Fill in the Blank: Exploring and Enhancing LLM Capabilities for Backward Reasoning in Math Word Problems

While forward reasoning (i.e., find the answer given the question) has been explored extensively in recent literature, backward reasoning is relatively unexplored. We examine the backward reasoning capabilities of LLMs on Math Word Problems (MWPs): given a mathematical question and its answer, with some details omitted from the question, can LLMs effectively retrieve the missing information? On modifying three benchmark datasets for this task, to evaluate this task: GSM8k, SVAMP, and MultiArith, we find a significant drop in the accuracy of models on this task compared to forward reasoning across SOTA LLMs (GPT4, GPT3.5, PaLM-2, and LLaMa). Motivated by the fact backward reasoning can be seen as the ''inverse'' of forward reasoning, we propose variations of three different forward reasoning strategies to improve performance. Rephrase reformulates the given problem into a forward reasoning problem, PAL-Tools combines the idea of Program-Aided LLMs to produce a set of equations that can be solved by an external solver, and Check your Work exploits the availability of natural verifier of high accuracy in the forward direction, interleaving solving and verification steps. Finally, realizing that each of our base methods correctly solves a different set of problems, we propose a novel Bayesian formulation for creating an ensemble over the base methods to further boost the accuracy. Extensive experimentation demonstrates successive improvement in the performance of LLMs on the backward reasoning task, using our strategies, with our ensemble-based method resulting in significant performance gains compared to the SOTA forward reasoning strategies we adapt.

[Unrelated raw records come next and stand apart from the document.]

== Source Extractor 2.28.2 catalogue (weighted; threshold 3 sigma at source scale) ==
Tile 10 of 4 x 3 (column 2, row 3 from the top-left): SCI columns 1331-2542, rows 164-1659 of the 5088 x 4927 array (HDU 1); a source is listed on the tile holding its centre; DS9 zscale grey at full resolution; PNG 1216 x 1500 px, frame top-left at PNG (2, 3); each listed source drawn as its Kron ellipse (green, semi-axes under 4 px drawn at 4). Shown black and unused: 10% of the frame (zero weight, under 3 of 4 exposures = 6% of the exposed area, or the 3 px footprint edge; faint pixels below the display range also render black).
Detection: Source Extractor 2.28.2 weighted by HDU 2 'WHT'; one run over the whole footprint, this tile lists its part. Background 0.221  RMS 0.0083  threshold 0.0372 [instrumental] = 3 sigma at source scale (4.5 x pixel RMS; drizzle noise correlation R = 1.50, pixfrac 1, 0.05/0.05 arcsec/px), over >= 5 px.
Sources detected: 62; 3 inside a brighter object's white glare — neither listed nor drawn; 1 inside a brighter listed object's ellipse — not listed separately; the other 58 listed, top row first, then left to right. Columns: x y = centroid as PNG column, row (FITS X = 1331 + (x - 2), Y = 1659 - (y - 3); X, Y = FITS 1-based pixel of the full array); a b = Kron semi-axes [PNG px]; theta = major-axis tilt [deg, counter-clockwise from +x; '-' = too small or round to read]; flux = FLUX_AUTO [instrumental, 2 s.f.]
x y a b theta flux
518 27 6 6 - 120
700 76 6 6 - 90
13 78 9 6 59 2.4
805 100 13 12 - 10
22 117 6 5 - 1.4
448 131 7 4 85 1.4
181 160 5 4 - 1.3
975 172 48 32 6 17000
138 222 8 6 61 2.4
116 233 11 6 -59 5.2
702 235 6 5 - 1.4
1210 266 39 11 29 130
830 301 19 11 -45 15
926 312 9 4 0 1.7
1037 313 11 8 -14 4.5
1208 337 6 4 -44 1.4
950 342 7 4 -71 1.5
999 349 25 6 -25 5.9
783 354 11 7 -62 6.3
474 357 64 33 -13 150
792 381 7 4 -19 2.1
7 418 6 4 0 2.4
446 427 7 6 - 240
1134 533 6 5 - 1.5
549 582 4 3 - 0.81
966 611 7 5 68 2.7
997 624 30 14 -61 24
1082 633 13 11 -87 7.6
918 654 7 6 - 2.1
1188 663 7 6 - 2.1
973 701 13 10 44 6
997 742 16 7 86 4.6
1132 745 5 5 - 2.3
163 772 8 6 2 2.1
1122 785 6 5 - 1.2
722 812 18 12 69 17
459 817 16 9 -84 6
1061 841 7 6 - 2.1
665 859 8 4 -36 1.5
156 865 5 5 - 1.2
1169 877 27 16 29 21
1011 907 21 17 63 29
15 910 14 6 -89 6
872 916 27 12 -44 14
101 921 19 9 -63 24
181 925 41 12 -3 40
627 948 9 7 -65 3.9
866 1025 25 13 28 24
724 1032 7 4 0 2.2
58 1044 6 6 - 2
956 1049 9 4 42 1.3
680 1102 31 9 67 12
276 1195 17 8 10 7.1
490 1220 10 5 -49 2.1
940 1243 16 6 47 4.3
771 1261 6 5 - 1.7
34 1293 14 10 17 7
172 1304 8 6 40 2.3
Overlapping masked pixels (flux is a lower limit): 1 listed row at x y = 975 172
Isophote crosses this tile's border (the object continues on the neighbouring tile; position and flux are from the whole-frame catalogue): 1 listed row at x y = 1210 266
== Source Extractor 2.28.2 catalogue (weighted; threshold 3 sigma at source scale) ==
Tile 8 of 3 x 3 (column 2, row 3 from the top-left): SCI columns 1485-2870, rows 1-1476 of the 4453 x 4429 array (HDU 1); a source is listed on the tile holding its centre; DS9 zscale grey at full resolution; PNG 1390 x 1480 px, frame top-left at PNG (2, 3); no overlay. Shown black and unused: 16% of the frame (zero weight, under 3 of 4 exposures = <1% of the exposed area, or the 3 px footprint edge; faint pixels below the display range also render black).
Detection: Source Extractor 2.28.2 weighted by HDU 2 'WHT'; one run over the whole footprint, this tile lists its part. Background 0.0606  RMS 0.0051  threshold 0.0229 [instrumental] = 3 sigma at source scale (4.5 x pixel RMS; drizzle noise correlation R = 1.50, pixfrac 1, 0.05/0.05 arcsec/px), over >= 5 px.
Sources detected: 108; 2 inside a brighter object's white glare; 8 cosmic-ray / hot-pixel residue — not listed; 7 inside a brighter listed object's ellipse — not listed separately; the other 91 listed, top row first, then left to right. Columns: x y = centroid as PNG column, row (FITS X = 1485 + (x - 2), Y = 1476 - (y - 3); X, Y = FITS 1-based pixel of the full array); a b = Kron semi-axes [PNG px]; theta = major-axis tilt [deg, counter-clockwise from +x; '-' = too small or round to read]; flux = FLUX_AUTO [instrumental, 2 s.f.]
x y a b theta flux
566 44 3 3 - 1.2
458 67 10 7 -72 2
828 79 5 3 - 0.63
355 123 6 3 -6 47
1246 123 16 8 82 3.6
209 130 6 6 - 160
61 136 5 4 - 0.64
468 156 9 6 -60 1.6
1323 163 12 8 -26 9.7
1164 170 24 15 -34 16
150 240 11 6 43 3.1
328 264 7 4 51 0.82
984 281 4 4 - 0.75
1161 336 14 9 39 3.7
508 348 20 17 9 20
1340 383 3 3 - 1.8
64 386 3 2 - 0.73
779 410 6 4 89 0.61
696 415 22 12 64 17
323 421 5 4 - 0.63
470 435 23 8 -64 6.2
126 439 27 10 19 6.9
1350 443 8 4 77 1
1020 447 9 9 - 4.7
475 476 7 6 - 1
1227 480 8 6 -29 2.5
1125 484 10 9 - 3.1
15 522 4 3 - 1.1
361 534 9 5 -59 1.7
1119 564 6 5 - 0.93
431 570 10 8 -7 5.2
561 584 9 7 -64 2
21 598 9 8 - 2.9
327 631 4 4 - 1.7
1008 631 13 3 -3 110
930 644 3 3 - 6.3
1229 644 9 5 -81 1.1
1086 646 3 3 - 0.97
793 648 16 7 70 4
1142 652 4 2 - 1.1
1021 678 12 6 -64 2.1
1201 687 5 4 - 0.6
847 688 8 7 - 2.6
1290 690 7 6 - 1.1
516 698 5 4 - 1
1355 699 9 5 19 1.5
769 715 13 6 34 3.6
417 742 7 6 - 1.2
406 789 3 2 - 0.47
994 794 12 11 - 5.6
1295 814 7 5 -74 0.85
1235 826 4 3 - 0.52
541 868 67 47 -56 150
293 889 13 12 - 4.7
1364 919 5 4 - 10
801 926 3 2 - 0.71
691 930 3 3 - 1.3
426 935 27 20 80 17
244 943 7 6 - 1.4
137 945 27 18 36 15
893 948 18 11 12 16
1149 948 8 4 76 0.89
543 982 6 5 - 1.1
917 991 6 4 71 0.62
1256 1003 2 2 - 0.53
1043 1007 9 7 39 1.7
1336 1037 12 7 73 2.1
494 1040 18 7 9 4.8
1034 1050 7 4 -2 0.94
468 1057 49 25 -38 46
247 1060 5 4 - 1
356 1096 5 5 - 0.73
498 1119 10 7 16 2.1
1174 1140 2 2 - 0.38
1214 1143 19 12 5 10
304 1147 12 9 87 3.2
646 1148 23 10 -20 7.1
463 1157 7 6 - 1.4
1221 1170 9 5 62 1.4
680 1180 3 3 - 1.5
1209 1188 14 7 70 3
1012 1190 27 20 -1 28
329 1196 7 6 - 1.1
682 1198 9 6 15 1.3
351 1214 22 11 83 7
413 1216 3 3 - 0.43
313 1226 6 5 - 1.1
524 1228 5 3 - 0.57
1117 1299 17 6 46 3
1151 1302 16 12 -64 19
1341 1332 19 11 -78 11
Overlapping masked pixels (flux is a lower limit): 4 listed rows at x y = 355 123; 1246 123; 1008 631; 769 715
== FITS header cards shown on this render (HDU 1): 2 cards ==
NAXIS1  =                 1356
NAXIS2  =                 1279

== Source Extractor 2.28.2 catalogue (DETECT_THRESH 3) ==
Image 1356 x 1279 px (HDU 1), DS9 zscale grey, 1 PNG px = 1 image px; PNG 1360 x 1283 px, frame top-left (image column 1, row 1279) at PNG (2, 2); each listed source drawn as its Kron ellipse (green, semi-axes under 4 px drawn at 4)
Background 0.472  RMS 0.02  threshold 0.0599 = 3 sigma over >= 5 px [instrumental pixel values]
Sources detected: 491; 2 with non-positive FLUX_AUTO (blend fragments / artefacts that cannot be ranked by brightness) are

翻译：尽管前向推理（即给定问题寻找答案）在近期文献中已得到广泛探索，逆向推理的研究则相对不足。我们考察了大语言模型在数学应用题上的逆向推理能力：给定一个数学问题及其答案，但问题中部分细节被省略，大语言模型能否有效检索出缺失信息？通过为此任务修改三个基准数据集（GSM8k、SVAMP和MultiArith）进行评估，我们发现相较于前向推理，当前最先进的大语言模型（GPT4、GPT3.5、PaLM-2和LLaMa）在此任务上的准确率显著下降。鉴于逆向推理可视为前向推理的“逆过程”，我们提出了三种不同前向推理策略的变体以提升性能：Rephrase将给定问题重构成前向推理问题，PAL-Tools结合程序辅助大语言模型的思想生成可由外部求解器求解的方程组，而Check your Work则利用前向方向存在高精度自然验证器的特性，交错进行求解与验证步骤。最后，认识到每种基础方法能正确解决不同的问题集合，我们提出了一种新颖的贝叶斯框架，用于构建基于基础方法的集成策略，以进一步提升准确率。大量实验表明，采用我们的策略后，大语言模型在逆向推理任务上的性能得到持续改善，其中基于集成的方法相较于我们所适配的最先进前向推理策略，实现了显著的性能提升。